#### Extract provided

22C:116, Lecture 25, Spring 1997

Douglas W. Jones
University of Iowa Department of Computer Science

  1. The Ada Rendezvous

    The rendezvous construct in the Ada programming language provides an interesting example of how remote procedure call semantics can be presented to high level language programmers. Ada allows a program to be composed of many processes, called (rather conventionally) tasks.

    Note: rendezvous is a French word meaning "meeting". The pronounciation is approximately "RON-day-voo", using English pronounciation and capitalization to indicate emphasis.
    Communication between tasks takes place when code in one task calls an entry of another. A call to an entry of a task is syntactically identical to a procedure call. Here is an example:
    Calling Task            Called Task
    
                              task T;
                                entry E(formals);
                                :       -- declaration
                              begin
      :                         :
      T.E(actuals) -- use       accept E(formals);
                                  : -- body of rendezvous
                                end accept;
                                :
                              end;
    

    The entry declaration of a task simply declares that the entry is part of the public interface of the task. The task may contain multiple entries, and the task body may contain one or more accept statements for every entry. The body of the accept statement (between the keywords accept and end accept) is only executed when the control flow of the task reaches the accept statement and when some other caller has called that entry.

    A rendezvous can be implemented using message passing. The caller indicates an interest in initiating a particular rendezvous by sending a message to the queue for that entry of the called task containing the actual parameters to the rendezvous, and when the rendezvous has completed, the called task sends a message back to the caller containing the results. The accept statement can be implemented with a blocking wait for a message in the queue for that entry, and the end of the body can be implemented with code to send the reply message.

########
#### Recorded information

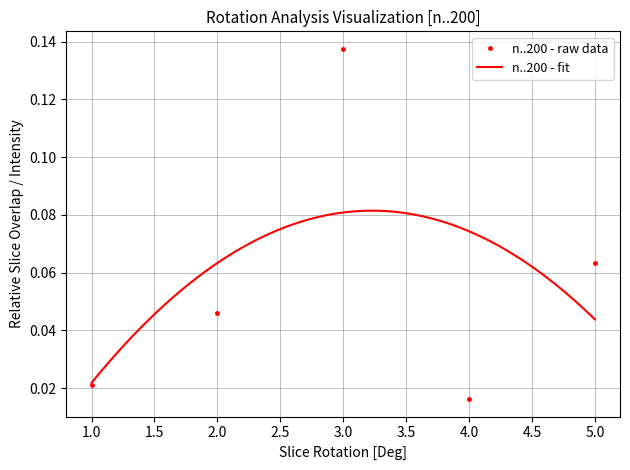

Where is the first local maximum?

3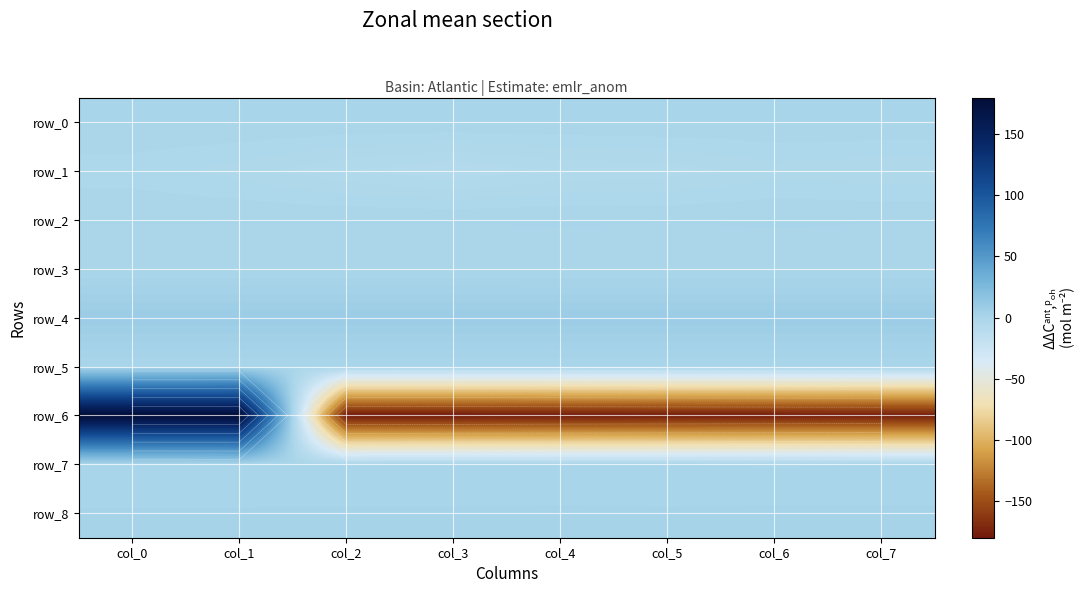

Which category has the highest value across all series?

col_1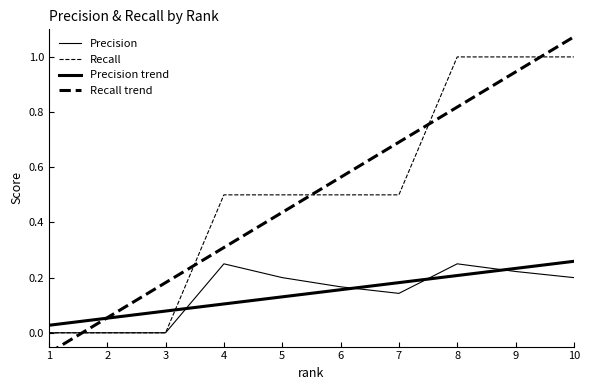

True or false: Recall trend has more than 1 interior local peaks.

False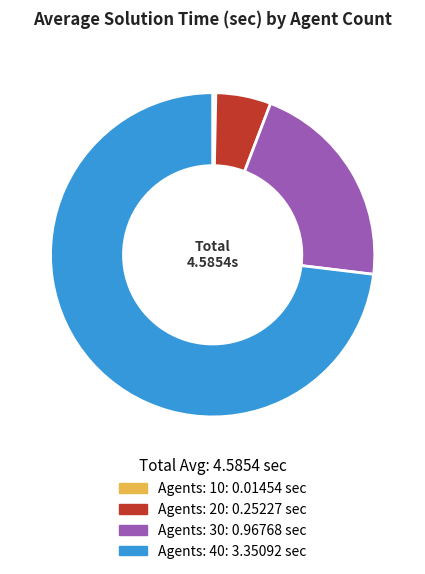

Which slice is the largest?

Agents: 40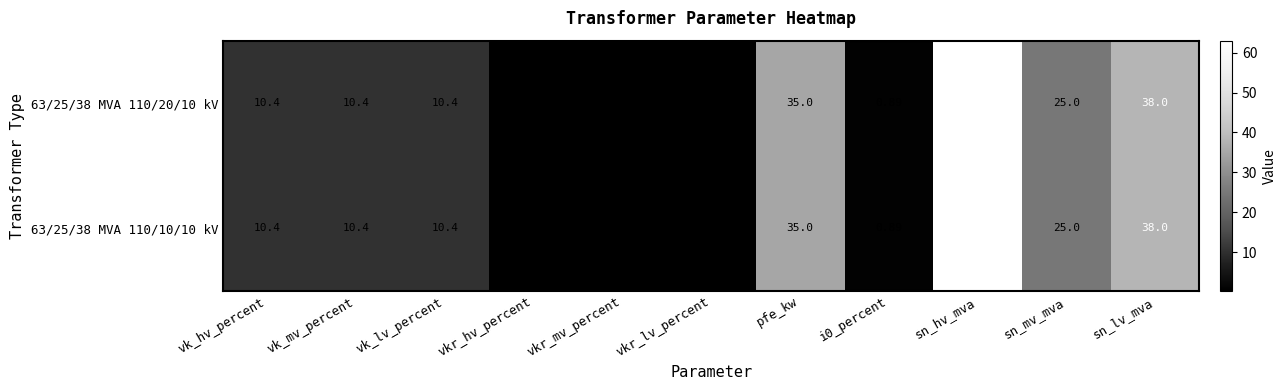

What is the total value across all series at vk_lv_percent?

20.8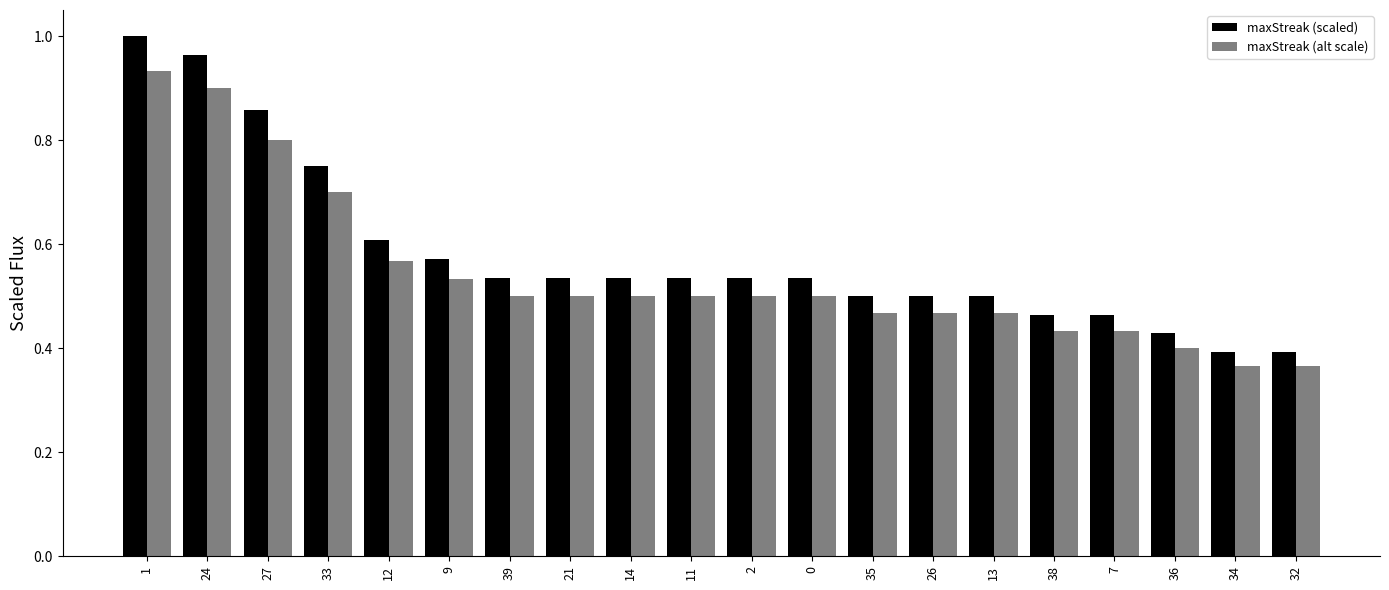

At how many categories does at least one series exceed 0?

20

########

## Task requirements
1/ According to the Ada rendezvous lecture notes, what does Ada call the processes that make up a program?
2/ Copy everything from "The rendezvous construct" down to "(rather conventionally) tasks." in the Ada rendezvous lecture notes, swapping "processes" for "threads".

## Answers to this exercise
1/ Tasks.

2/
The rendezvous construct in the Ada programming language provides an interesting example of how remote procedure call semantics can be presented to high level language programmers. Ada allows a program to be composed of many threads, called (rather conventionally) tasks.